Going back on UK and Irish tour to support the record, the question naturally emerges of trepidation or nerves about going back out there ‘as’ Bouts. After everything that the band has been through to get to this point, Jackson insists that it’s simply a matter of getting back on the horse. “We’re doing this as best mates, playing songs we love and wrote ourselves, whether five people turn up, or we pack the places out, and we’re going to give the exact same amount of energy. Nothing worse than seeing a band phone it in.” Likewise, getting back into the swing of doing press and getting radio play, after doing well with specialist shows at the BBC and RTÉ in the past might present challenges, but it’s being taken as par for the course. “Yeah, ‘same s**t, different day’, really. You would like to think people invested in music from Ireland are aware of who we are, and if not, that they might listen and think ‘well, this is good enough to play’. But again, it is pointless worrying about that stuff.”
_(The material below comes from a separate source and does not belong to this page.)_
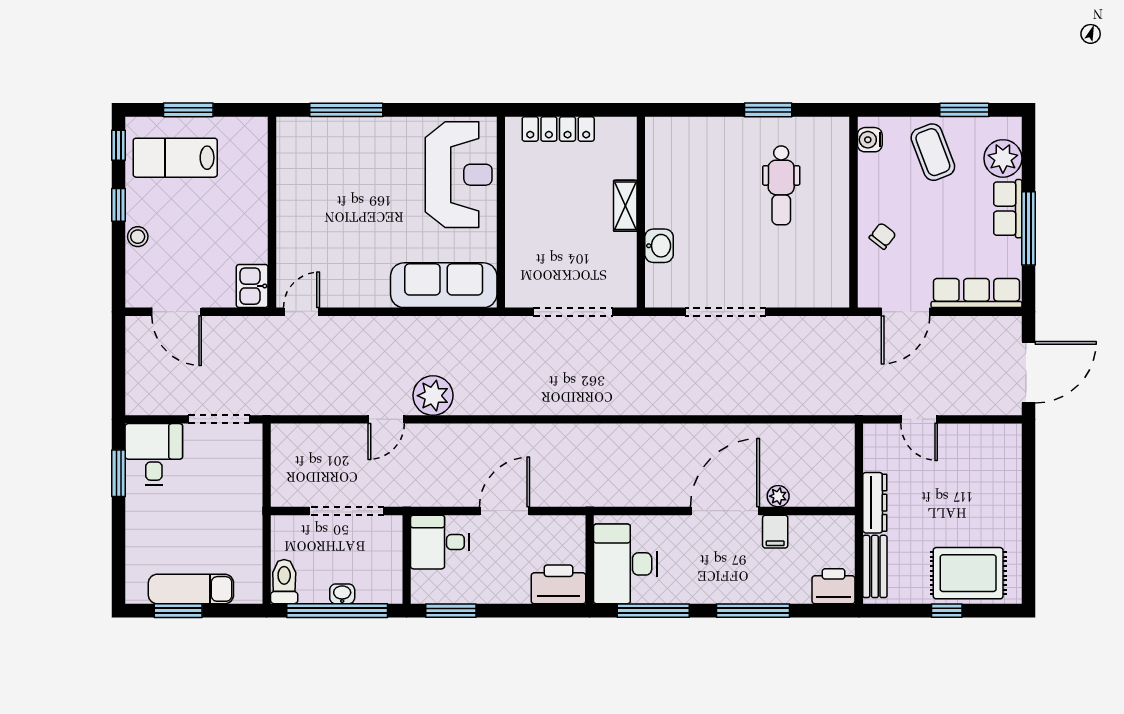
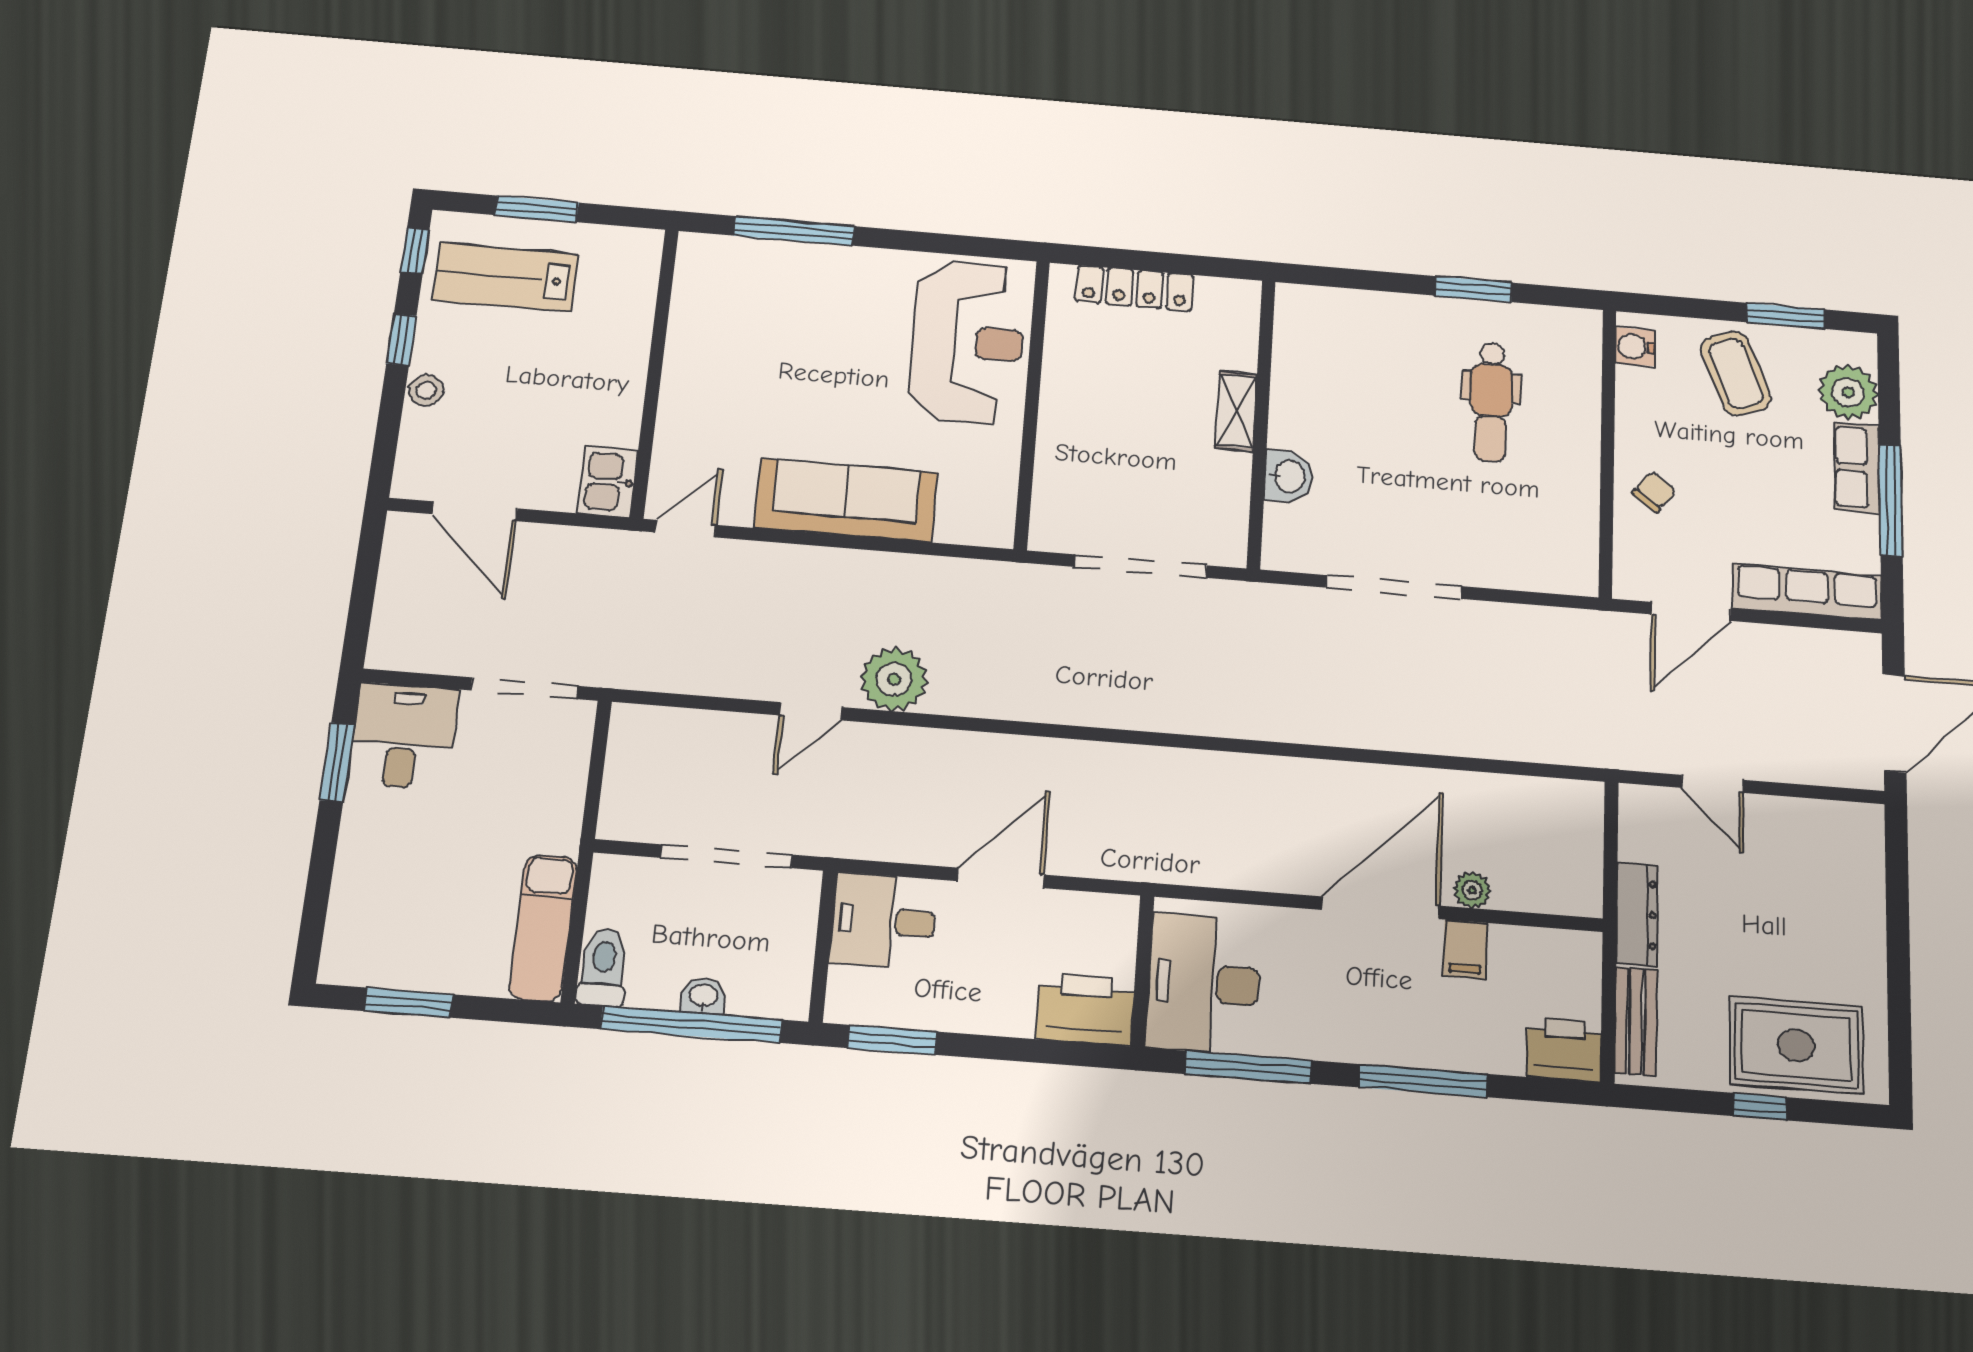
sofa: (444, 285) -> (846, 500), moved
exam couch: (191, 589) -> (543, 928), moved, turned -90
Friday February 1st sees the band play the Roundy on Castle Street, alongside indie/psych outfit Any Joy and a solo show from the effortlessly prolific Laurie Shaw, in a fantastic piece of booking considering the DIY aesthetic shared by all involved. Jackson collects his thoughts heading into the gig, and expounds on sharing a billing with Shaw in particular. “Ah well, people like Laurie are the reason to get back out there. He really puts a cat, or seventy-five cats, among the pigeons, what with his furious album production rate. As for Any Joy, we’ve yet to have the joy of seeing them, so it’s a win-win situation. We’ve also being dying to see and play The Roundy. At the end of the day we’re all live music fans, and your opening acts should be bands you would pay, or go to see, even if you weren’t on the billing at all, never mind headlining it. Cork has traditionally been very good to us, too, people tend to show up.”

Bouts play upstairs at the Roundy on Friday February 1st, with support from Any Joy and Laurie Shaw. €7 at the door, kickoff at 9pm.